# Can you identify this OPI orange polish? RO for pics...



## lizsybarite (Apr 12, 2008)

I've been meaning to swatch and photograph this color for awhile because I *love* it but it came without a label via a swap. Any guesses? These are very true to color! It's a shimmery medium orange with some gold tones to it, but the shimmer doesn't really contrast with the rest of the polish. It kind of reminds me of MAC eyeshadows: Orange Tangent or maybe Fab & Flashy. It's so pretty, augh!

I also swatched my other orange-ish colors by way of comparison. Enjoy!

















Here it is vs. some other oranges (the mystery shade is on my thumb)...

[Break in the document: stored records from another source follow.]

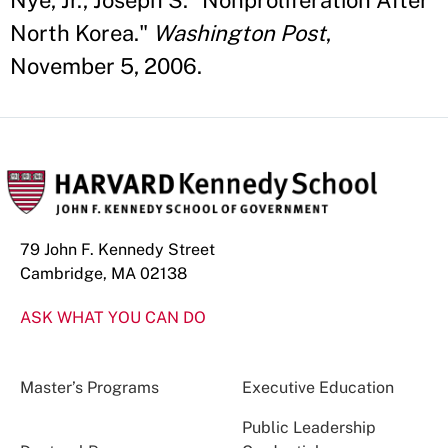
Nye, Jr., Joseph S. "Nonproliferation After
North Korea."
Washington Post
,
November 5, 2006.
79 John F. Kennedy Street
Cambridge, MA 02138
ASK WHAT YOU CAN DO
Master’s Programs
Executive Education
Public Leadership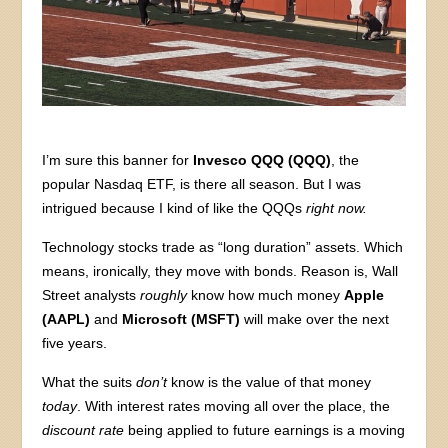
I’m sure this banner for
Invesco QQQ (QQQ)
, the
popular Nasdaq ETF, is there all season. But I was
intrigued because I kind of like the QQQs
right now.
Technology stocks trade as “long duration” assets. Which
means, ironically, they move with bonds. Reason is, Wall
Street analysts
roughly
know how much money
Apple
(AAPL)
and
Microsoft (MSFT)
will make over the next
five years.
What the suits
don’t
know is the value of that money
today
. With interest rates moving all over the place, the
discount rate
being applied to future earnings is a moving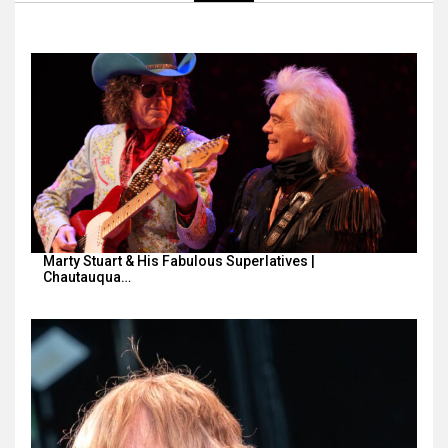
Marty Stuart & His Fabulous Superlatives |
Chautauqua…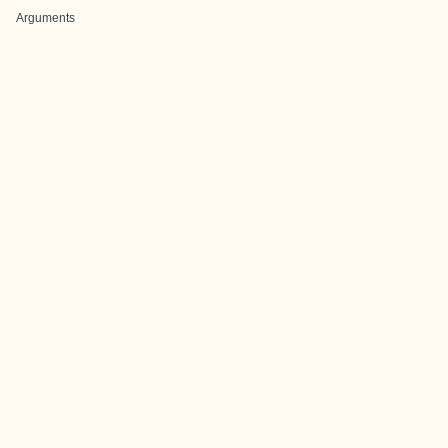
Arguments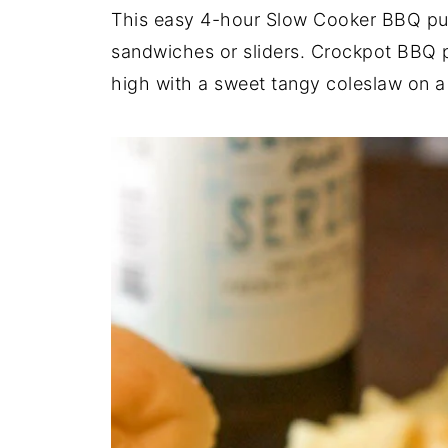
This easy 4-hour Slow Cooker BBQ pull
sandwiches or sliders. Crockpot BBQ p
high with a sweet tangy coleslaw on a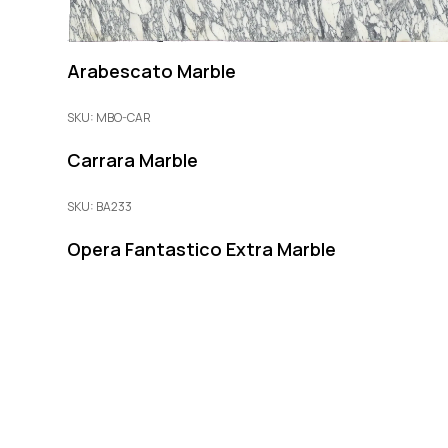
Arabescato Marble
SKU: MBO-CAR
Carrara Marble
SKU: BA233
Opera Fantastico Extra Marble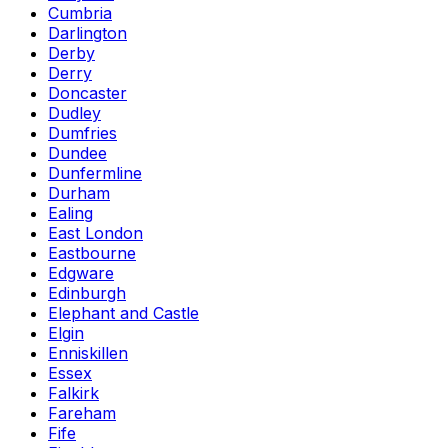
Cumbria
Darlington
Derby
Derry
Doncaster
Dudley
Dumfries
Dundee
Dunfermline
Durham
Ealing
East London
Eastbourne
Edgware
Edinburgh
Elephant and Castle
Elgin
Enniskillen
Essex
Falkirk
Fareham
Fife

Left to right: OPI Sonata in Bronze, Nina Ultra Pro (from Sally's) Evening Sun, MAC Lola Devine, OPI Lighten Up, You're Two Pense!






Thank you so much!!!


----------



## knoxydoll (Apr 12, 2008)

It's a pretty colour but I can't help.


----------



## meganrose55 (Apr 12, 2008)

I think it is a discontinued color. I picked a couple up last year at a closeout sale that looked identical but I don't recall the name. Sorry!!


----------



## purrtykitty (Apr 12, 2008)

Tangerini Bikini or 18K Ginza Gold, leaning more toward 18K Ginza Gold.


----------